清教徒とは プロテスタントの中の一つの宗派「純粋派」の人々ですが
つまり アメリカ合衆国は
キリスト教国であり プロテスタントの国です。
宗教改革が起きた北ヨーロッパの中でも
ドイツとスカンジナビアでは マルティン・ルターによるルター派(日本ではルーテルと言っています)が
フランスでは ジャン・カルヴァンによって始まったカルヴァン派(イギリスではカルヴィンと言っています)が広まりました。
そのカルヴァン派は スイスや ベルギーやオランダにも広まりました。
カルヴァン派が広まっていた(今日の)オランダ・ベルギーは
その当時この地方を治めていたスペイン国王によって
カトリックで治めるという方針の下 弾圧が行われました。

イギリスにおいては ヘンリー八世の離婚問題から
カトリックから独立し (教義としてはカトリックの)英国国教会という形をとっていましたが
カルヴァン派は 更に海を渡って イギリスにも広まり
英国国教会との対立から 純粋派が生まれることになります。

オランダ人とイギリス人とアイルランド人とが乗った
メイフラワー号がアメリカ大陸に渡って行って
その後のアメリカ合衆国の礎を築きますが
つまり アメリカの基になっているのは
基本的には カルヴァンの思想です。
「人間は この世で神の意思を体現すべく 生き 労働する」
というものであり
「職業は神から与えられたものである」として 得られた富の蓄財を認めました。
つまり
「お金儲けをすることによって豊かになるのは 神の意思であり 神の豊かさを表すことになる」
という考えです。
この思想は 当時商業活動によって栄えていた地域で 中小商工業者から多くの支持を得て
資本主義の幕開けを思想の上からも支持するものになりました。

# # # # #

» 課題 1: 下のエントリを一つ残らず、一字一句変えずに書き写しなさい。画像は解答に含めないこと。
この抜粋とエントリとは互いに関係がありません。

» 処理する資料:
# # # # #

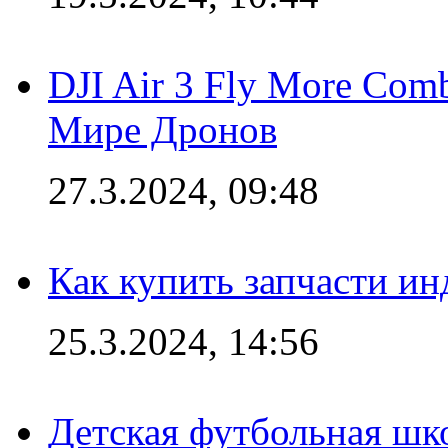
DJI Air 3 Fly More Com
Мире Дронов
27.3.2024, 09:48
Как купить запчасти ин
25.3.2024, 14:56
Детская футбольная шк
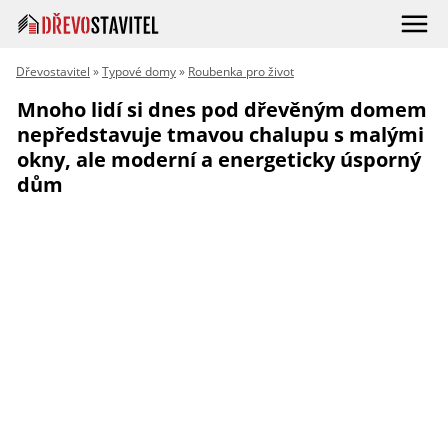
Dřevostavitel
»
Typové domy
»
Roubenka pro život
Mnoho lidí si dnes pod dřevěným domem
nepředstavuje tmavou chalupu s malými
okny, ale moderní a energeticky úsporný
dům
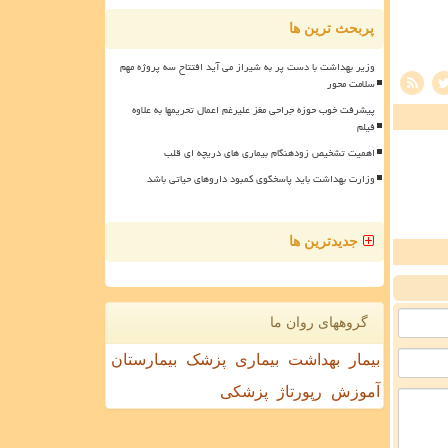
پربحث ترین ها
وزیر بهداشت با دست پر به شیراز می آید افتتاح سه پروژه مهم
سلامت محور
پیشرفت خوب حوزه جراحی مغز علیرغم اعمال تحریمها به علاوه
فیلم
اهمیت تشخیص زودهنگام بیماری های دریچه ای قلب
وزارت بهداشت باید پاسخگوی کمبود داروهای حیاتی باشد
جدیدترین ها
گروههای روان ما
بیمار
بهداشت
بیماری
پزشک
بیمارستان
آموزش
رپورتاژ
پزشکی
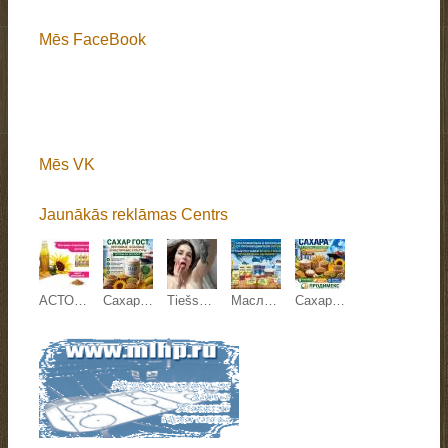
Mēs FaceBook
Mēs VK
Jaunākās reklāmas Centrs
АСТОН - Оптовые продажи подсолнечного масла от завода. Экспорт
Сахар ГОСТ, зерновые, бобовые и масличные культуры оптом
Tiešsaistes sekss
Масложировая и молочная продукция СолПро - экспортные поставки
Сахар, зерновые и зернобобовые, масличные культуры, корма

# # # # #

» 課題 2: 抜粋によると、メイフラワー号に乗っていたのはどの国の人々ですか。

» 解答欄 1:
DJI Air 3 Fly More Com
Мире Дронов
27.3.2024, 09:48
Как купить запчасти ин
25.3.2024, 14:56
Детская футбольная шк
Dřevostavitel
»
Typové domy
»
Roubenka pro život
Mnoho lidí si dnes pod dřevěným domem
nepředstavuje tmavou chalupu s malými
okny, ale moderní a energeticky úsporný
dům
پربحث ترین ها
وزیر بهداشت با دست پر به شیراز می آید افتتاح سه پروژه مهم
سلامت محور
پیشرفت خوب حوزه جراحی مغز علیرغم اعمال تحریمها به علاوه
فیلم
اهمیت تشخیص زودهنگام بیماری های دریچه ای قلب
وزارت بهداشت باید پاسخگوی کمبود داروهای حیاتی باشد
جدیدترین ها
گروههای روان ما
بیمار
بهداشت
بیماری
پزشک
بیمارستان
آموزش
رپورتاژ
پزشکی
Mēs FaceBook
Mēs VK
Jaunākās reklāmas Centrs
АСТОН - Оптовые продажи подсолнечного масла от завода. Экспорт
Сахар ГОСТ, зерновые, бобовые и масличные культуры оптом
Tiešsaistes sekss
Масложировая и молочная продукция СолПро - экспортные поставки
Сахар, зерновые и зернобобовые, масличные культуры, корма

» 解答欄 2: オランダ人、イギリス人、アイルランド人です。